(Data entries)

= Beginning of Section =

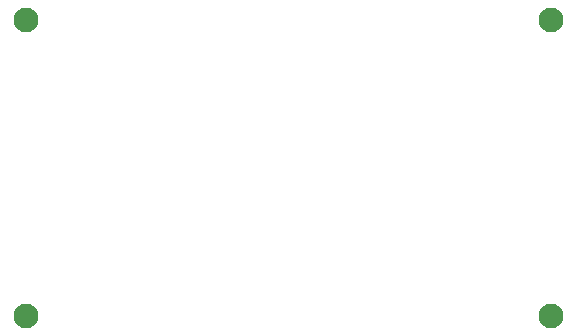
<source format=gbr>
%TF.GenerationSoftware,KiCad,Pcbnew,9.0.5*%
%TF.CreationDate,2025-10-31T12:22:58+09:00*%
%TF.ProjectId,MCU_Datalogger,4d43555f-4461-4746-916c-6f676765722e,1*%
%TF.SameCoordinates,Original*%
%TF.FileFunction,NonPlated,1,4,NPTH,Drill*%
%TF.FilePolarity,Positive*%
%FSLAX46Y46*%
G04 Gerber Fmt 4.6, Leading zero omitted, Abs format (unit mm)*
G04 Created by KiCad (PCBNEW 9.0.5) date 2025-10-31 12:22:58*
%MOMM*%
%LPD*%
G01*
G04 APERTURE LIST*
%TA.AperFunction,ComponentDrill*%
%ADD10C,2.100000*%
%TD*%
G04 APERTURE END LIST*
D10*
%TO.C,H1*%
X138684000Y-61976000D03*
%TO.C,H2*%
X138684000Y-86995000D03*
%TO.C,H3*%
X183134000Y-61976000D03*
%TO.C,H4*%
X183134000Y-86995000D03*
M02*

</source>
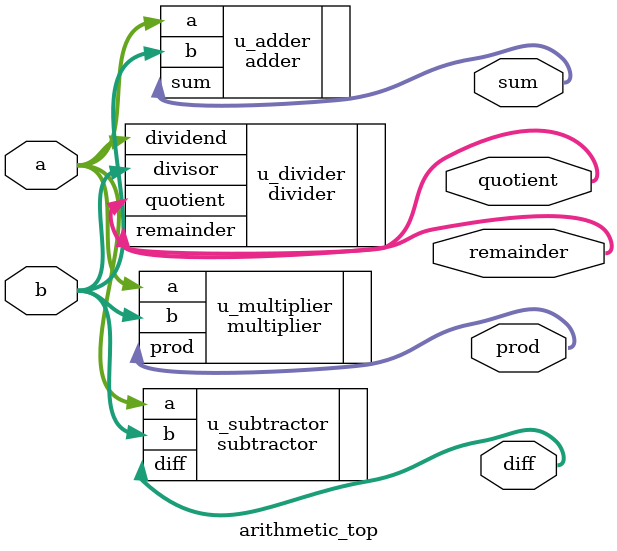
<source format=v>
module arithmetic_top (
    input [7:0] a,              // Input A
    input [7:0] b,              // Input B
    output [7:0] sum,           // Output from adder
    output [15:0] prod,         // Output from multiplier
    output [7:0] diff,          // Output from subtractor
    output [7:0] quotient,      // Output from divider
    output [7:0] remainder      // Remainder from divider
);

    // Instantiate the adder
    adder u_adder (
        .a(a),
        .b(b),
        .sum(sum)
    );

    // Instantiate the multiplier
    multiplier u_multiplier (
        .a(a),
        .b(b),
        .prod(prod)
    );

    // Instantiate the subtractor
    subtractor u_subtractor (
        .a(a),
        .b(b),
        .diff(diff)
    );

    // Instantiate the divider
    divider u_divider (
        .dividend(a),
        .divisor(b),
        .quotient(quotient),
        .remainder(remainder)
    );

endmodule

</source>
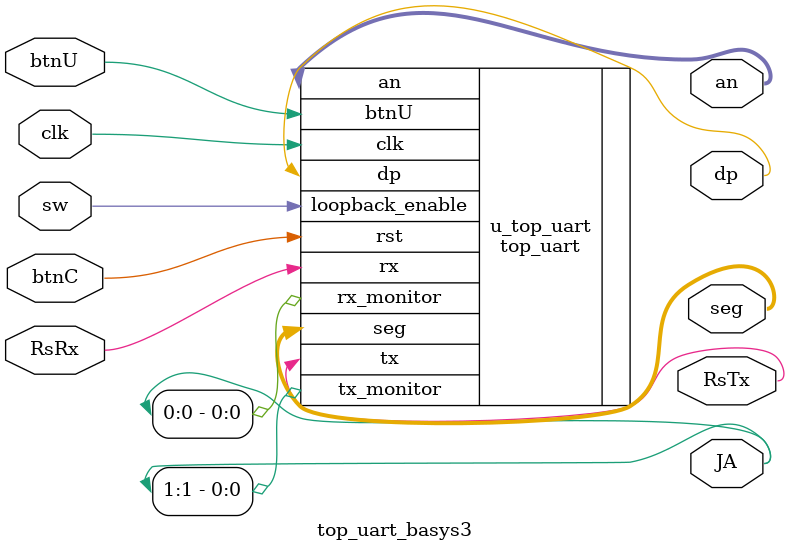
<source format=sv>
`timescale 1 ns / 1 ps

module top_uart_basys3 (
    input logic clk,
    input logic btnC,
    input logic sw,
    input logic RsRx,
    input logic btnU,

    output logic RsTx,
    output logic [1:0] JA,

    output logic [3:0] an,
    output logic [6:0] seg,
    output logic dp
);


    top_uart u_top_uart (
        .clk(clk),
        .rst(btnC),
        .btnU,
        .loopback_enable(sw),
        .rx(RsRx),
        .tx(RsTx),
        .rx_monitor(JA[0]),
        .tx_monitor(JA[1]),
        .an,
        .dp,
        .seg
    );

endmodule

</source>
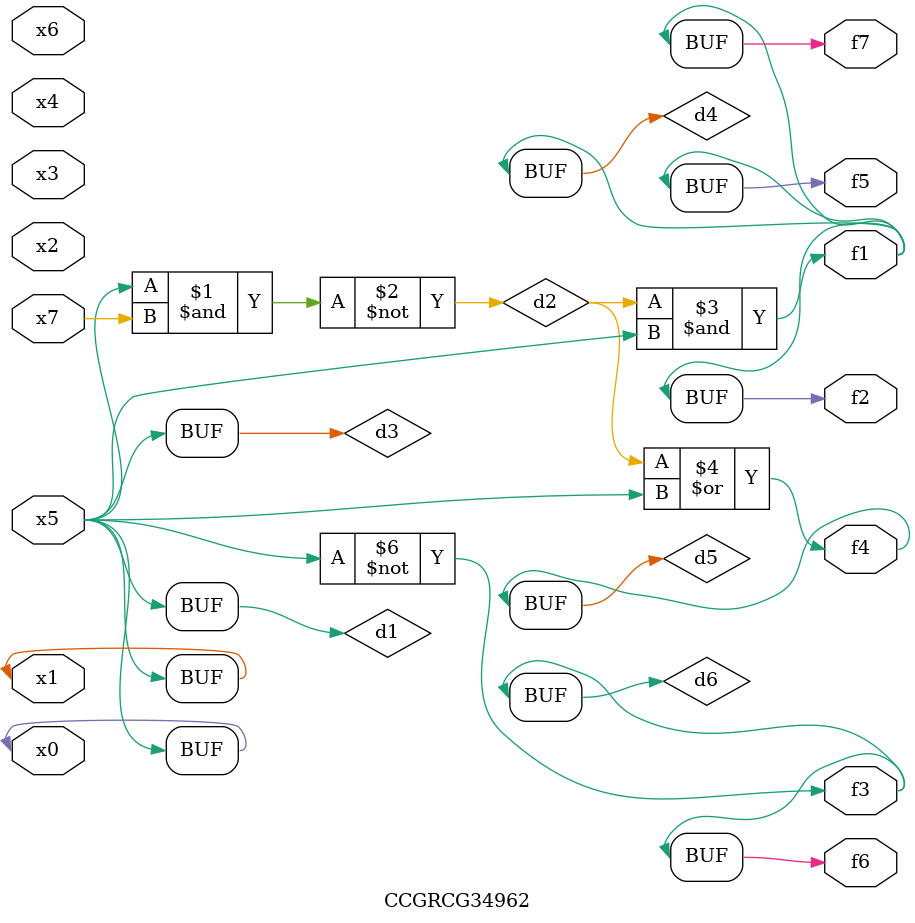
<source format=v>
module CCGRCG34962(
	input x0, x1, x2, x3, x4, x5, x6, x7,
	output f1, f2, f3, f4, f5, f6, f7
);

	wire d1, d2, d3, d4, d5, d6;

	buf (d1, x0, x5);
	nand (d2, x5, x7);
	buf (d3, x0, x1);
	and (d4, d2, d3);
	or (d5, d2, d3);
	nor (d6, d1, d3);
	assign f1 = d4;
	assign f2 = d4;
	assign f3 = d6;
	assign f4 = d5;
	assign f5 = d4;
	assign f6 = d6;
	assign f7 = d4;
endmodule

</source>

= End of Section =

Your answer must be an exact copy of the records, without the pictures.

<source format=gbr>
%TF.GenerationSoftware,KiCad,Pcbnew,9.0.5*%
%TF.CreationDate,2025-10-31T12:22:58+09:00*%
%TF.ProjectId,MCU_Datalogger,4d43555f-4461-4746-916c-6f676765722e,1*%
%TF.SameCoordinates,Original*%
%TF.FileFunction,NonPlated,1,4,NPTH,Drill*%
%TF.FilePolarity,Positive*%
%FSLAX46Y46*%
G04 Gerber Fmt 4.6, Leading zero omitted, Abs format (unit mm)*
G04 Created by KiCad (PCBNEW 9.0.5) date 2025-10-31 12:22:58*
%MOMM*%
%LPD*%
G01*
G04 APERTURE LIST*
%TA.AperFunction,ComponentDrill*%
%ADD10C,2.100000*%
%TD*%
G04 APERTURE END LIST*
D10*
%TO.C,H1*%
X138684000Y-61976000D03*
%TO.C,H2*%
X138684000Y-86995000D03*
%TO.C,H3*%
X183134000Y-61976000D03*
%TO.C,H4*%
X183134000Y-86995000D03*
M02*

</source>
<source format=v>
module arithmetic_top (
    input [7:0] a,              // Input A
    input [7:0] b,              // Input B
    output [7:0] sum,           // Output from adder
    output [15:0] prod,         // Output from multiplier
    output [7:0] diff,          // Output from subtractor
    output [7:0] quotient,      // Output from divider
    output [7:0] remainder      // Remainder from divider
);

    // Instantiate the adder
    adder u_adder (
        .a(a),
        .b(b),
        .sum(sum)
    );

    // Instantiate the multiplier
    multiplier u_multiplier (
        .a(a),
        .b(b),
        .prod(prod)
    );

    // Instantiate the subtractor
    subtractor u_subtractor (
        .a(a),
        .b(b),
        .diff(diff)
    );

    // Instantiate the divider
    divider u_divider (
        .dividend(a),
        .divisor(b),
        .quotient(quotient),
        .remainder(remainder)
    );

endmodule

</source>
<source format=sv>
`timescale 1 ns / 1 ps

module top_uart_basys3 (
    input logic clk,
    input logic btnC,
    input logic sw,
    input logic RsRx,
    input logic btnU,

    output logic RsTx,
    output logic [1:0] JA,

    output logic [3:0] an,
    output logic [6:0] seg,
    output logic dp
);


    top_uart u_top_uart (
        .clk(clk),
        .rst(btnC),
        .btnU,
        .loopback_enable(sw),
        .rx(RsRx),
        .tx(RsTx),
        .rx_monitor(JA[0]),
        .tx_monitor(JA[1]),
        .an,
        .dp,
        .seg
    );

endmodule

</source>
<source format=v>
module CCGRCG34962(
	input x0, x1, x2, x3, x4, x5, x6, x7,
	output f1, f2, f3, f4, f5, f6, f7
);

	wire d1, d2, d3, d4, d5, d6;

	buf (d1, x0, x5);
	nand (d2, x5, x7);
	buf (d3, x0, x1);
	and (d4, d2, d3);
	or (d5, d2, d3);
	nor (d6, d1, d3);
	assign f1 = d4;
	assign f2 = d4;
	assign f3 = d6;
	assign f4 = d5;
	assign f5 = d4;
	assign f6 = d6;
	assign f7 = d4;
endmodule

</source>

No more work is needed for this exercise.